DATA>
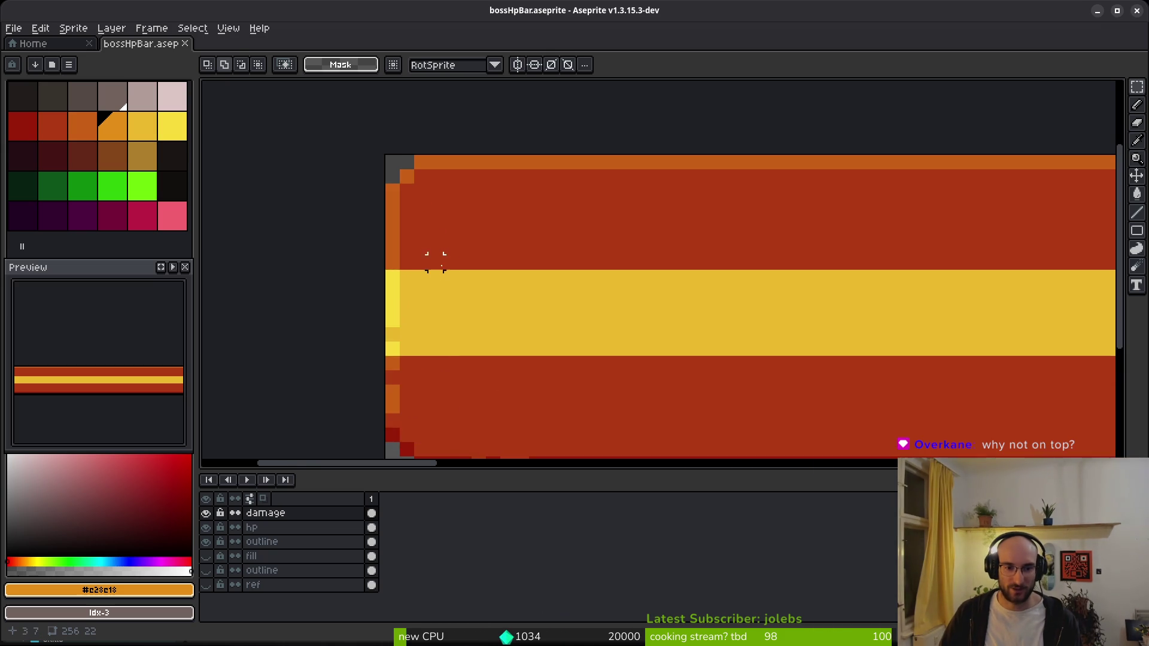
- Pencil the bar's left edge column in its edge orange
alt+click(433, 238)
key(b)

WORK ITEM> Omit the pictures and print the listing exactly.

SOLUTION TO THIS EXERCISE>
- Pencil the bar's left edge column in its edge orange
alt+click(433, 238)
key(b)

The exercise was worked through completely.